La consommation aliénée devient pour les masses un devoir supplémentaire à la production aliénée. C’est tout le travail vendu d’une société qui devient globalement la marchandise totale dont le cycle doit se poursuivre.
Historiquement, la tentative situationniste pour reprendre les thématiques de la réification et de l’aliénation dans le cadre d’une analyse critique des conditions culturelles et sociales issues du développement économique de l’après-guerre a échoué. Elle est marquée par un certain nombre de faiblesses intrinsèques et d’obscurités qui se révèlent à la difficulté de répondre à la question de savoir à quoi il faut opposer l’illusion du système d’images généralisées qui condamne les individus et les classes au statut de simples spectateurs. Est-ce, ontologiquement, à la réalité du travail productif comme origine vraie des choses sociales, sociologiquement, à l’effectivité des rapports sociaux masqués par les jeux imaginaires, ou encore, normativement, à la possibilité d’une communication authentique, garante d’une reconnaissance mutuelle véritable des personnes ? Le texte de Debord évoque successivement ces trois options sans les approfondir ni tenter de les articuler entre elles. Dans la sociologie française ultérieure, cette défaillance va être perçue comme le signe certain d’une inconsistance de la position situationniste : celle-ci, va-t-on dire, rattache l’analyse de la culture à une conception du social qui ne fait aucune place aux agents, à leurs pratiques et à leurs représentations spécifiques, parce qu’elle présuppose abusivement qu’elles ne sont déjà plus que des émanations de forces globales qui échappent et dominent les individus.
..............................
§ **COMPLÉTEZ CE QUI SUIT**:
#1 D'après le passage donné, qu'est-ce qui devient pour les masses un devoir supplémentaire à la production aliénée ?
#2 Recopiez la partie du passage donné qui commence par les mots contenant "La consommation aliénée" et finit par "doit se poursuivre.", en mettant "foules" à la place de "masses".
..............................
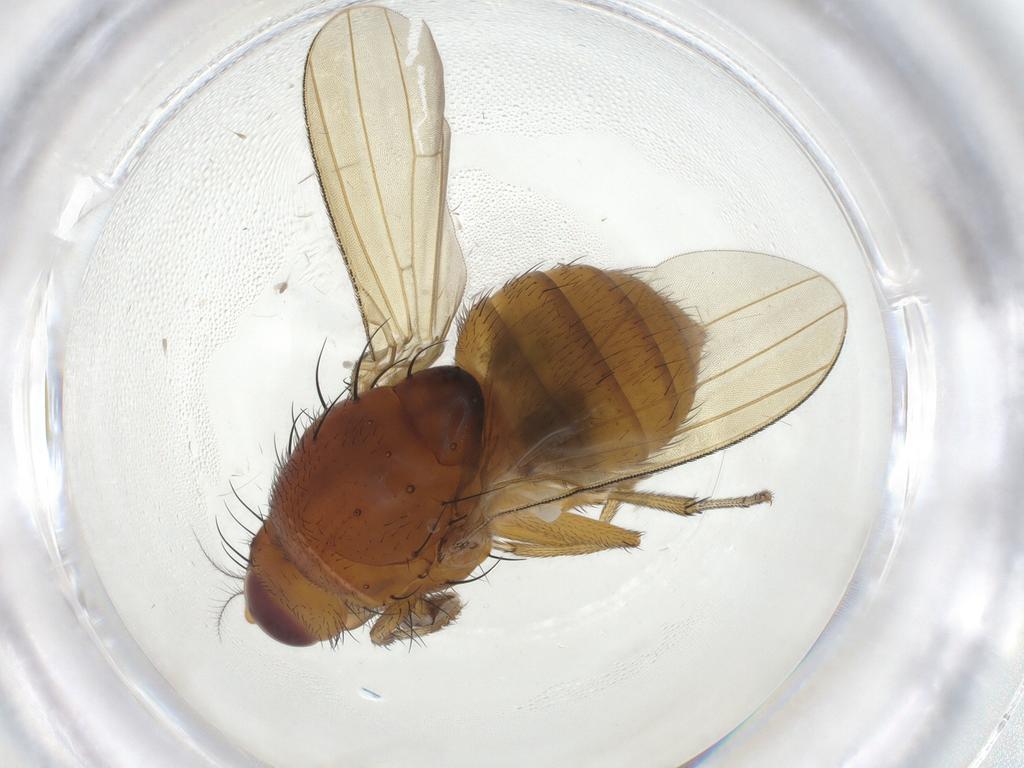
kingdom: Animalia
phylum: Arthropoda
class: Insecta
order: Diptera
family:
..............................
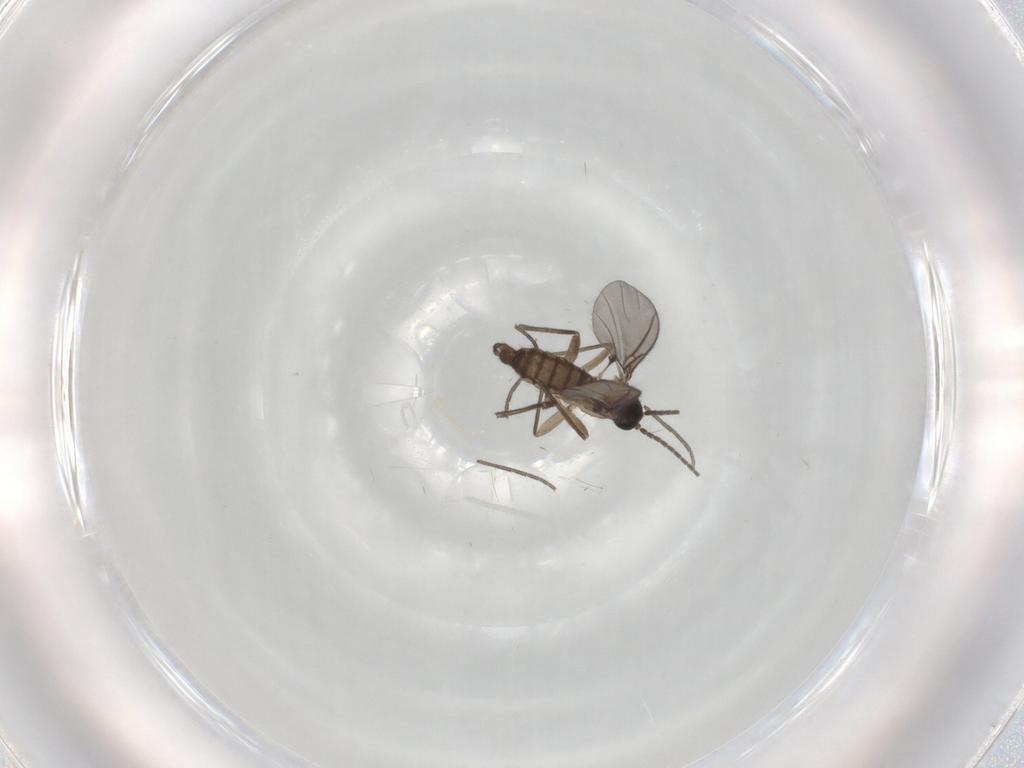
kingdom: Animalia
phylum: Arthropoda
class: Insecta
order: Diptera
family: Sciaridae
..............................
§ **RÉPONSES FINALES**:
#1 La consommation aliénée.

#2
La consommation aliénée devient pour les foules un devoir supplémentaire à la production aliénée. C’est tout le travail vendu d’une société qui devient globalement la marchandise totale dont le cycle doit se poursuivre.